Yesterday I (well, we) finally got around to setting up the "new" fish tank my nanny gave me. It was for my female betta fish, she's red and he rname is Angie. The only problem was, one pice was missing so we couldn't get the lid on at all... So we just put the filter on and used cardboard to cover the top thinking it'd be alright. We put Angie in her new home and she was content as can be swimming around in her new larger home (her other tank, no more like fish bowl is small in comparison). So we left her over night in there, woke up this morning I saw her swimming around. Good I thought, the cardboard did stop her from jumping out.
Wow, I was wrong... A little while later I walked by and I couldn't see her, there is a cave thing in there, so I figured she had hide herself in there. About an hour later I walked by, still no sign of her. I thought this was really weird... So my fiance and I looked and looked, we even reached in and moved the cave. She wasn't in there. Then I realised, she must have jumped out, but where?! We have a cat, so we were worried that she ate it. But there was no way Angie could have jumped out the front of the tank. There was a gap in the back though, the tank is on top of a movable cupboard in our kitchen, instantly I figured she must be behind there. Honestly though I feared the worst, I'd almost rather her have been eaten by my cat then have a slow suffocating death behind the cupboard.
So my fiance moved the cupboard and looked while I held the cat, yep there she was, unmoving and full of dust and hair. We just put her in her new tank, she finally got to have some new freedom and a nice big tank... She jumps out the morning after and dies. It made me feel so sad for some reason, I'm just really sensitive, I have always been.
Although it doesn't stop here...
I told my fiance to scoop her up, MAYBE she might still be alive... it didn't look like it, I mean it have been an hour or so, she was covered in dust and not moving... For some reason anyway I had some hope. My finace quickly filled up a measureing cup with tap water and dropper her in, she floated to the top unmoving. I started to cry and I held my cat (my cat was more curious, I bet she wanted that fish). I felt kind of stupid crying over a fish, but I let it out anyway... My fiance looked just as sad. I walked over and looked at my fishy.

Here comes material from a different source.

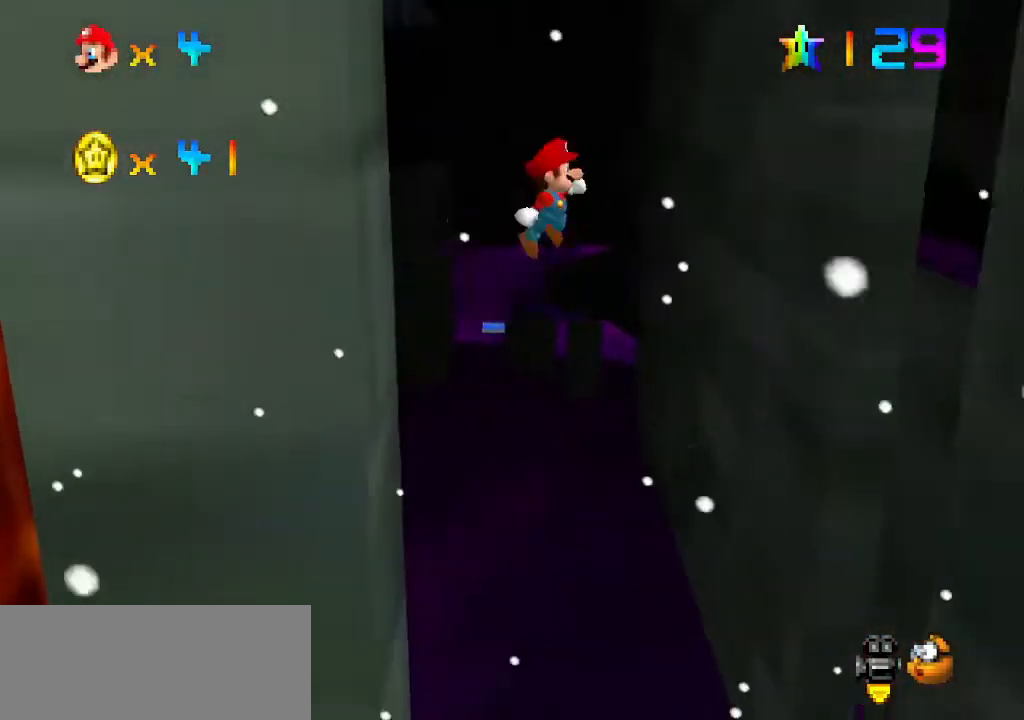
{"buttons": ["A"], "left_stick": "right", "events": []}
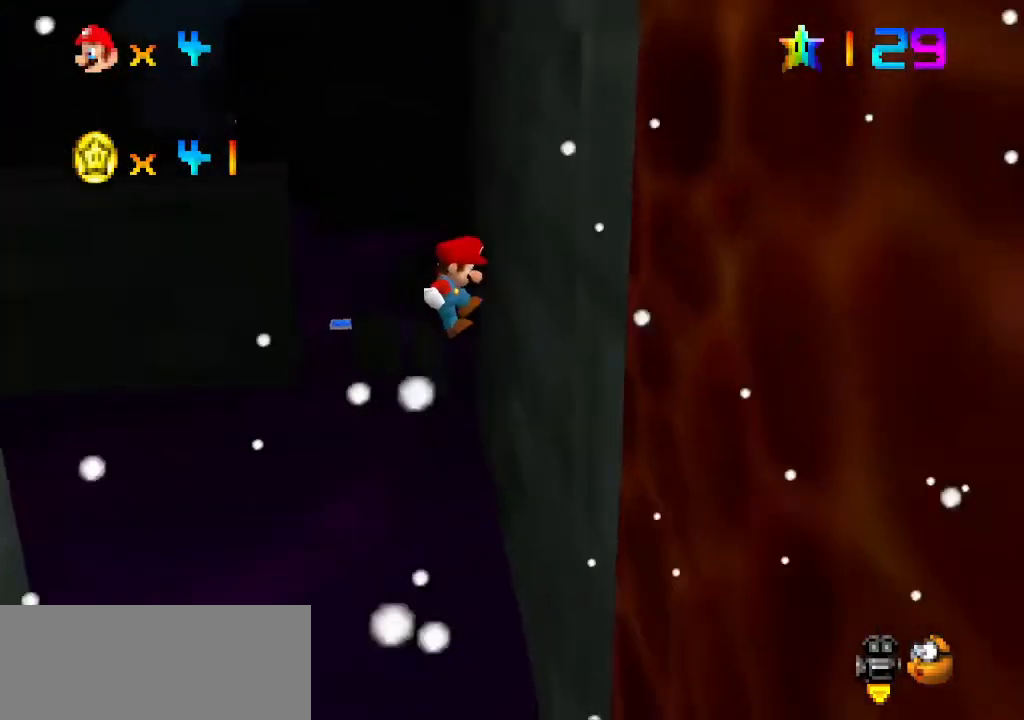
{"buttons": ["A"], "left_stick": "left", "events": [[67, "C_DOWN", "down"], [100, "C_DOWN", "up"], [133, "A", "up"], [267, "A", "down"], [267, "left_stick", "left"]]}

I'd had her for months... I know fish die eventually, but I didn't want it to be this way. Then I noticed something...
Her gills were pulsing again!!!
I wondered at first if maybe it was an illusion, that water was just filling her up or something. I kept watching and I became convinced she had started breathing again. So I put on a glove and reached in and started to push he deeper into the water to make it easier for her. I let go, she floated up again, I was determined though. I pushed her down, then I started to stroke her to get the dust and hairs off of her scaly body. Her fin started to move, but only one... I thought to myself if maybe it would be worse for her to come back to life if she's gimped like that. I internally decided if she made no recovery I would kill her quickly and swiftly. That time didn't come yet though, I know she's need some time, get the dust off her sides and being able to breath again. I mean I wouldn't expect a coma paitent to pop out of bed and dance around after waking up. So I kept up with poking and gently stroking the dust and debris off her. Then happily her other fin started to move and she would occasionally jerk away from my intruding finger.
I was seriously amazed at this point, I did not know you could revive your fish after that.
Only my hope discovered this... What if I had just given up and threw her away?
I couldn't though, inside I knew.
It just really makes me think about life and the decisions people make.
Right now she's in her tank relaxing, she swims occasionally. I don't know if she'll be better fully ever.
For now she's on observation, I have no idea if she might randomly die. I hope not, I hope she makes the full recovery.
If not, at least I tried... So we'll see.
Comments (1)
Wow. That's amazing. I've had several fish do the same thing. But usually when we've been away from home for a few hours, so we've never tried putting them back in water. And don't feel stupid crying over a fish... I do the same thing.